§ Instructions to follow
Leave the pictures out while you restate every entry below word for word.
-------- Working data
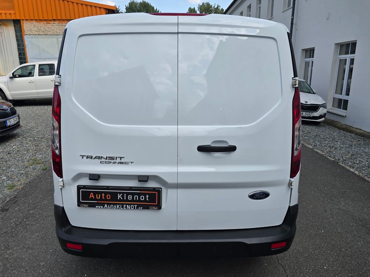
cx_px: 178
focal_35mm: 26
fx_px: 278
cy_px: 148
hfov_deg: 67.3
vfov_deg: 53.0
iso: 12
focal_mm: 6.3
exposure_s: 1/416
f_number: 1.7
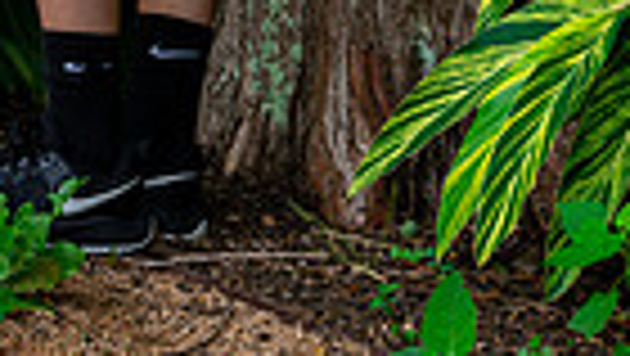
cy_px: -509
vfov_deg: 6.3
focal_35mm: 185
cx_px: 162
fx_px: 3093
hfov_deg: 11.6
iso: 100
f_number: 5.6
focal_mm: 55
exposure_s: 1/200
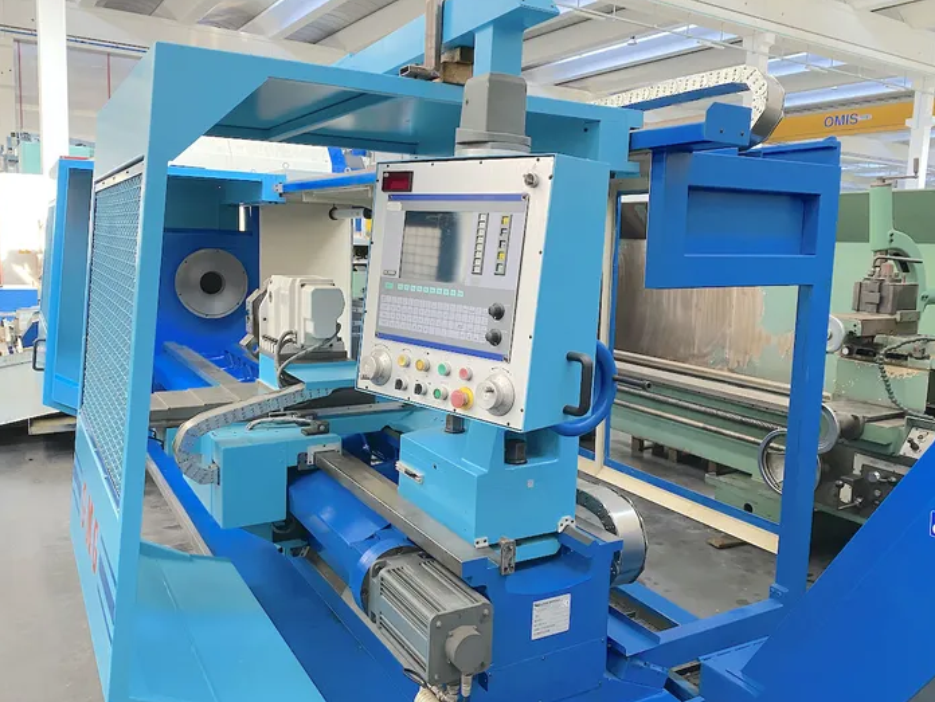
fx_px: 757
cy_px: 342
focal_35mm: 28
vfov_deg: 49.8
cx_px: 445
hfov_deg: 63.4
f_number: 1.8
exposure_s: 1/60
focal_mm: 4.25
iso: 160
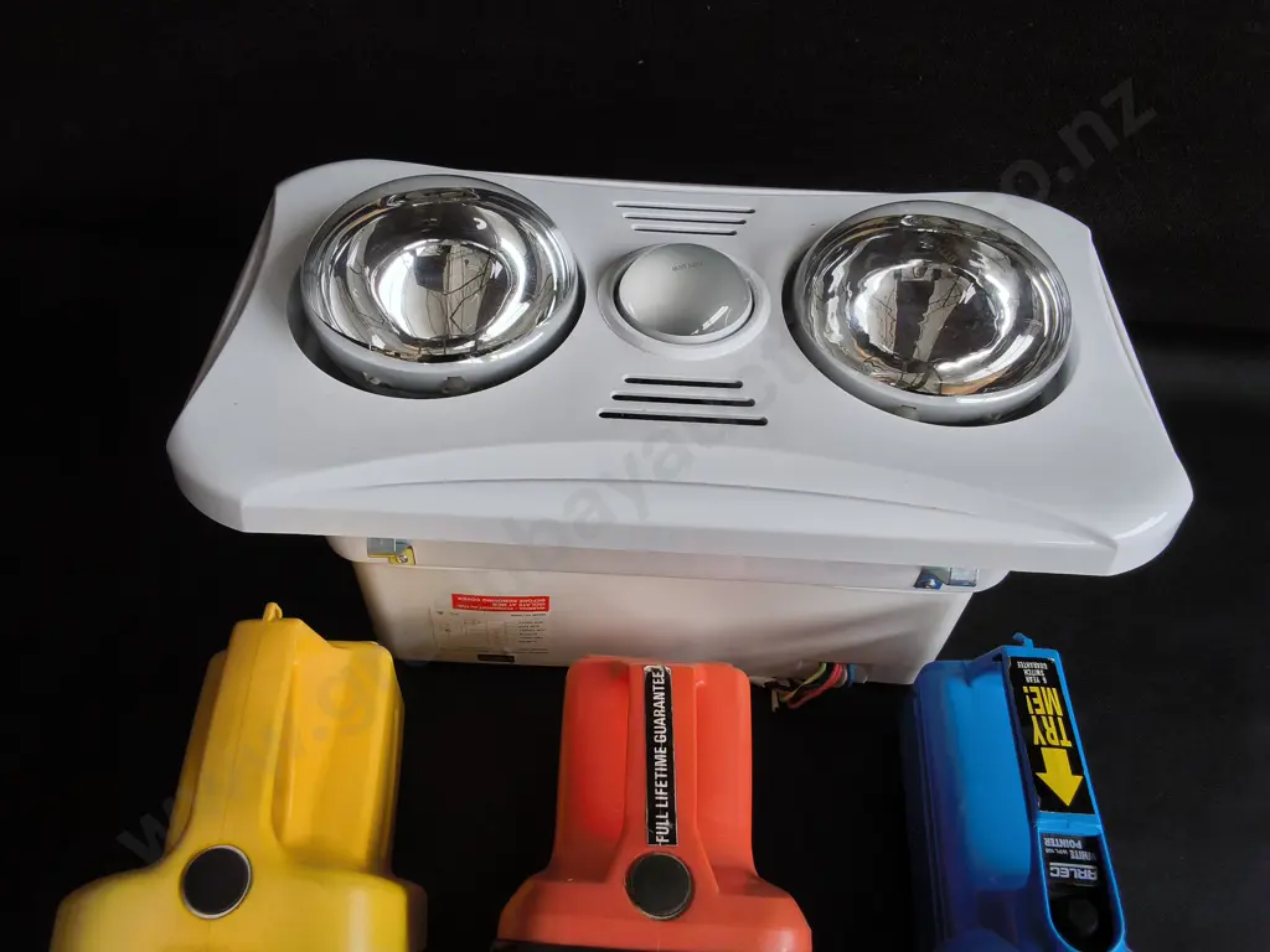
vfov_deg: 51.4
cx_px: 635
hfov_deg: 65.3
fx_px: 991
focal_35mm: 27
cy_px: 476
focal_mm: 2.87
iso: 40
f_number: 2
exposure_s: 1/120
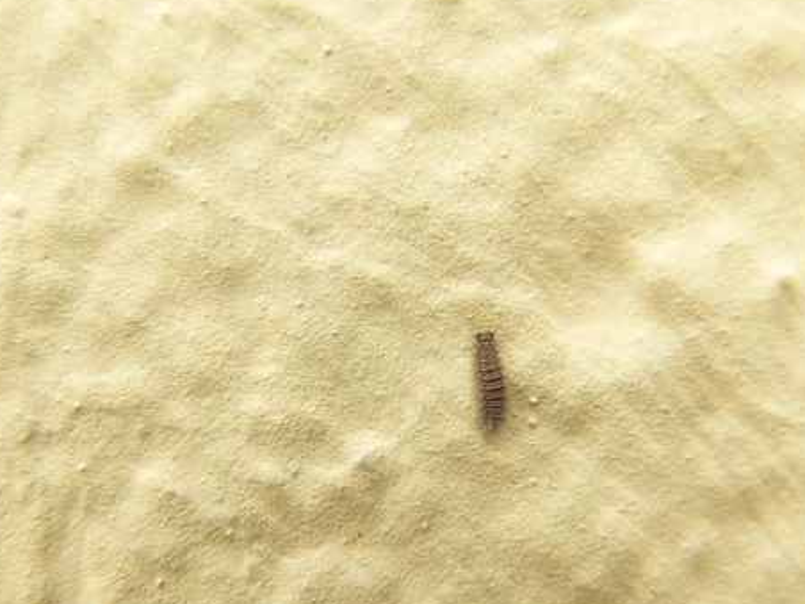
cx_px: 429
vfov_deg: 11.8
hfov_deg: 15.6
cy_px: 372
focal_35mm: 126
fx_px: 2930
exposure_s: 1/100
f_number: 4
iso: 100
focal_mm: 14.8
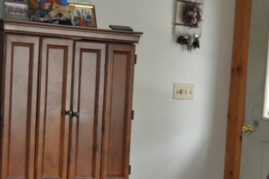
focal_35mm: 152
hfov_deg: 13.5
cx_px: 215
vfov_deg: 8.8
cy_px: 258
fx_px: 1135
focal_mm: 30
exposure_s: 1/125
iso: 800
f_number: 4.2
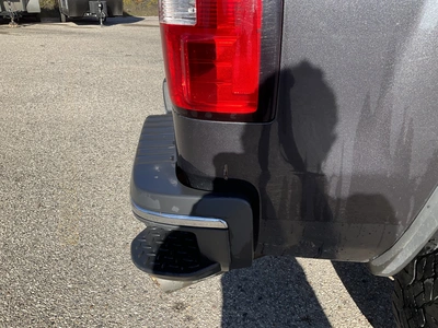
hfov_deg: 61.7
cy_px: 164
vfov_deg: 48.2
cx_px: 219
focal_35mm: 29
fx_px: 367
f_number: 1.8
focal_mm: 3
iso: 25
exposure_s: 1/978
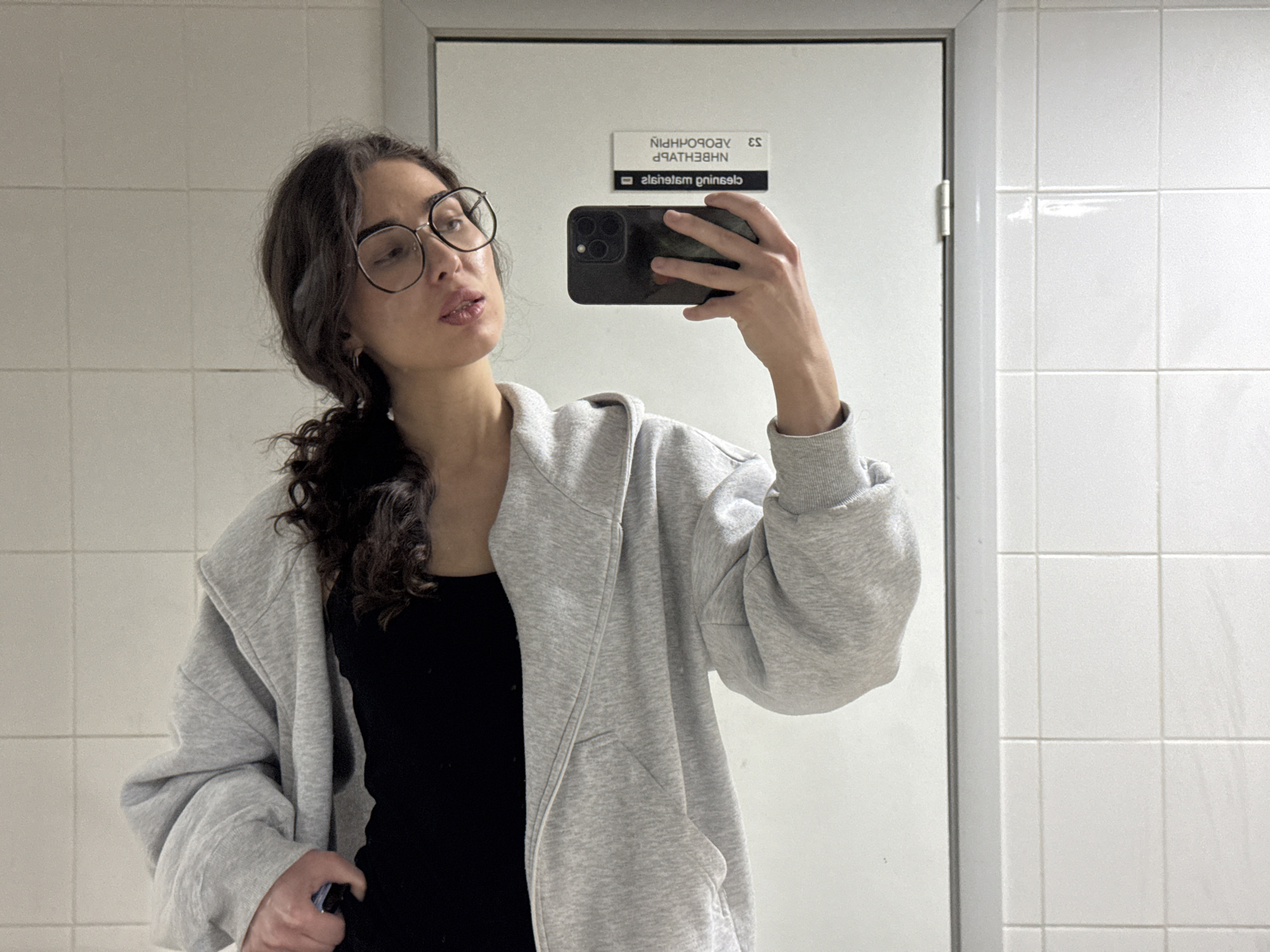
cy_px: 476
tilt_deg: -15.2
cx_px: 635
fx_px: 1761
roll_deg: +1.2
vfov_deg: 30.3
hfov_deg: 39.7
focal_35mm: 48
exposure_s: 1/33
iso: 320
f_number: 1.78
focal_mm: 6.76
----------------
§ Solved exercise
cx_px: 178
focal_35mm: 26
fx_px: 278
cy_px: 148
hfov_deg: 67.3
vfov_deg: 53.0
iso: 12
focal_mm: 6.3
exposure_s: 1/416
f_number: 1.7
cy_px: -509
vfov_deg: 6.3
focal_35mm: 185
cx_px: 162
fx_px: 3093
hfov_deg: 11.6
iso: 100
f_number: 5.6
focal_mm: 55
exposure_s: 1/200
fx_px: 757
cy_px: 342
focal_35mm: 28
vfov_deg: 49.8
cx_px: 445
hfov_deg: 63.4
f_number: 1.8
exposure_s: 1/60
focal_mm: 4.25
iso: 160
vfov_deg: 51.4
cx_px: 635
hfov_deg: 65.3
fx_px: 991
focal_35mm: 27
cy_px: 476
focal_mm: 2.87
iso: 40
f_number: 2
exposure_s: 1/120
cx_px: 429
vfov_deg: 11.8
hfov_deg: 15.6
cy_px: 372
focal_35mm: 126
fx_px: 2930
exposure_s: 1/100
f_number: 4
iso: 100
focal_mm: 14.8
focal_35mm: 152
hfov_deg: 13.5
cx_px: 215
vfov_deg: 8.8
cy_px: 258
fx_px: 1135
focal_mm: 30
exposure_s: 1/125
iso: 800
f_number: 4.2
hfov_deg: 61.7
cy_px: 164
vfov_deg: 48.2
cx_px: 219
focal_35mm: 29
fx_px: 367
f_number: 1.8
focal_mm: 3
iso: 25
exposure_s: 1/978
cy_px: 476
tilt_deg: -15.2
cx_px: 635
fx_px: 1761
roll_deg: +1.2
vfov_deg: 30.3
hfov_deg: 39.7
focal_35mm: 48
exposure_s: 1/33
iso: 320
f_number: 1.78
focal_mm: 6.76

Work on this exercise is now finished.